The report asserted that, “Because of international law, a state is not only bound to refrain from interference with human rights and fundamental freedoms, including the freedoms of association and expression, among others. This includes an accompanying obligation to ensure that the legislative framework for civil society is appropriately enabling and that the necessary institutional mechanisms are in place to ensure to all individuals the recognized rights. An enabling legal framework will help create an appropriate environment for an NGO throughout its lifecycle. Necessary institutional mechanisms could include, among others, a police force to protect people against violations of their rights by state or non-state actors and an independent judiciary able to provide remedies.” This is not only a helpful summary, but also a tool for Burma’s peace movement to seek out and include voices from all sectors. The freedom of expression of officials within Burma’s army and other armed ethnic groups should be welcomed in the public arena just as the voice of the people should be embraced by policymakers.

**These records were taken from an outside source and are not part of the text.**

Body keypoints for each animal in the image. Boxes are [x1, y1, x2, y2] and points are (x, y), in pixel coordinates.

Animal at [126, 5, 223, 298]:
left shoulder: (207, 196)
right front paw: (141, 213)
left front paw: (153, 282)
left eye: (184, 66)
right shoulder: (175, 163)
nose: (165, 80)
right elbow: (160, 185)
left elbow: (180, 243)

As a father and community worker who, at 44 years of age, has experienced many years of peace, I am saddened that my parents, brothers, sisters, and millions of other people in Burma have lived with fear and without the benefit of knowing a peaceful existence. The peace movement is truly a people’s movement for peace within diverse races, cultures, and political beliefs based on the principle of universal human rights. Legally, each citizen has to be protected from all form of human rights violations. Everyone in the country is granted civil rights by the constitution and should legally be free from oppression and free to pursue his/her own cultural and religious beliefs.

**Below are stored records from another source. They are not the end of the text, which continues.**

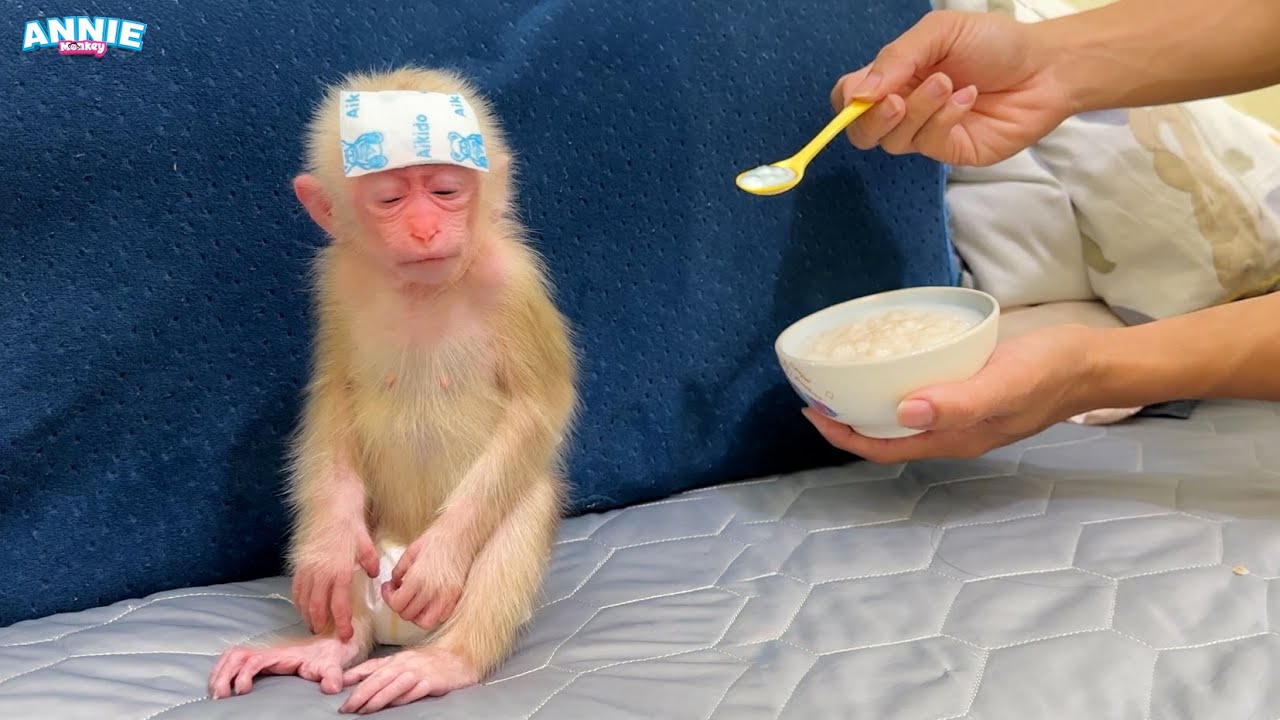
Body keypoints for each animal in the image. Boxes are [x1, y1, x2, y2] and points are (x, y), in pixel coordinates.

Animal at [207, 66, 578, 714]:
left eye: (447, 191)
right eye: (390, 199)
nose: (425, 228)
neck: (424, 286)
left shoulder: (515, 280)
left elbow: (539, 407)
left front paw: (442, 560)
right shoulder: (337, 280)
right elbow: (332, 393)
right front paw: (329, 546)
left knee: (523, 501)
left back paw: (446, 659)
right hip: (368, 566)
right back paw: (331, 642)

The Transnational Institute (TNI) conducted assessments of the armed conflict in Burma and, in its 2009 report, described how, “Ethnic conflict is a key issue that needs to be resolved in order to bring about a lasting political solution. Without a political settlement that addresses the ethnic minority issues, it is extremely unlikely there will be a peace and democracy in Burma. Instead of isolating and demonizing the cease-fire groups, all national and international actors concerned with peace and democracy in Burma should actively engage with them and involve them in discussions about political change in the country.”

President U Thein Sein and Daw Aung San Suu Kyi must draw up a nationwide peace and action within the next one to two years, before the 2015 election. Armed ethnic group leaders should also devise a peace framework, and local youth groups and civil society organizations can likewise define and address the needs of the public. Burma’s new generation should be campaigning for nationwide peace by promoting ethnic harmony and embracing ethnic diversity with a sense of belonging to the country’s past and present political context.